--- START ---

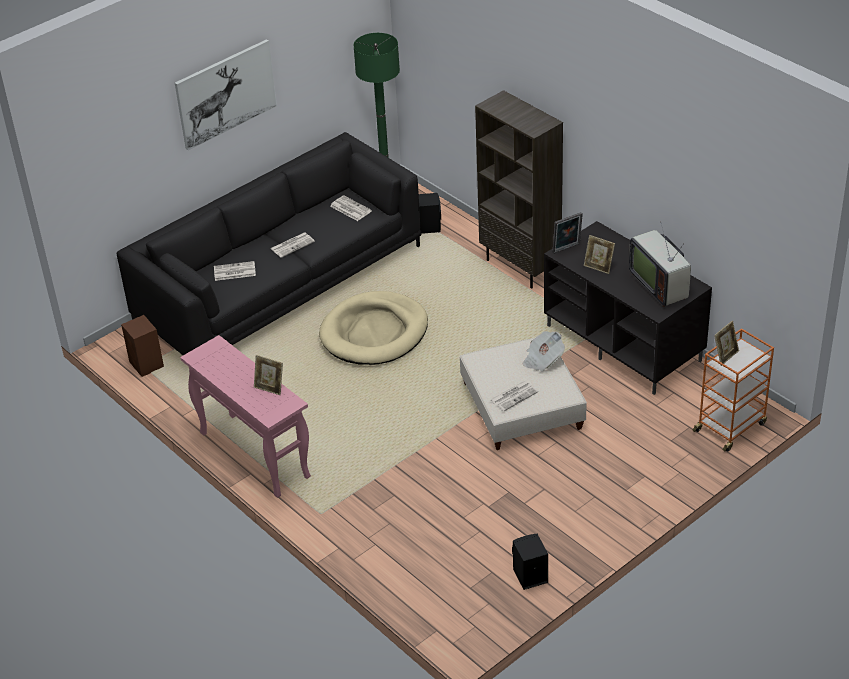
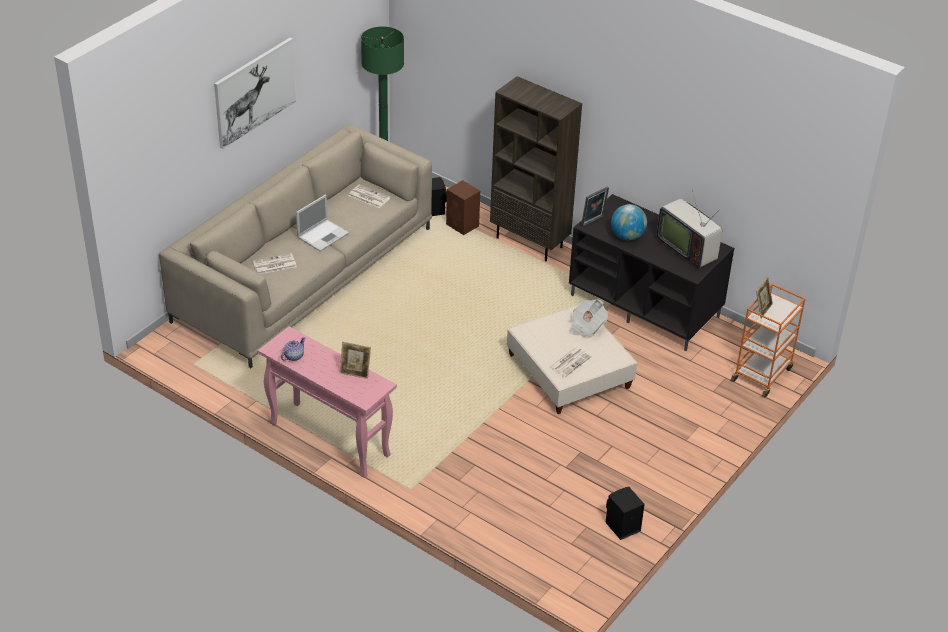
camera: 15 degrees left, 0 degrees up
black sofa [117,132,422,355] -> beige sofa [159,124,432,368]
brown speaker [121,315,164,377] -> brown speaker moved to [446,180,480,235]
newspaper [270,232,315,258] -> laptop [296,195,349,251]
beige dog bed [319,291,428,365] -> none
picture frame [584,235,615,274] -> globe [611,204,647,240]
none -> teapot [281,337,306,361]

--- END ---

▶ _Activity_: Restate the entries above word for word, keeping pictures out of the copy.

▶ _Your response_:
camera: 15 degrees left, 0 degrees up
black sofa [117,132,422,355] -> beige sofa [159,124,432,368]
brown speaker [121,315,164,377] -> brown speaker moved to [446,180,480,235]
newspaper [270,232,315,258] -> laptop [296,195,349,251]
beige dog bed [319,291,428,365] -> none
picture frame [584,235,615,274] -> globe [611,204,647,240]
none -> teapot [281,337,306,361]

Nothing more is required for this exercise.